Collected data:
+ + +
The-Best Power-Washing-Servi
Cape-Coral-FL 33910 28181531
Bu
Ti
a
+ + +
§ **TO-DO ITEM**: Can you rewrite every line in the records above as a JSON list of strings, one string per line, skipping any blank lines?

§ **ANSWER**:
[
  "The-Best Power-Washing-Servi",
  "Cape-Coral-FL 33910 28181531",
  "Bu",
  "Ti",
  "a"
]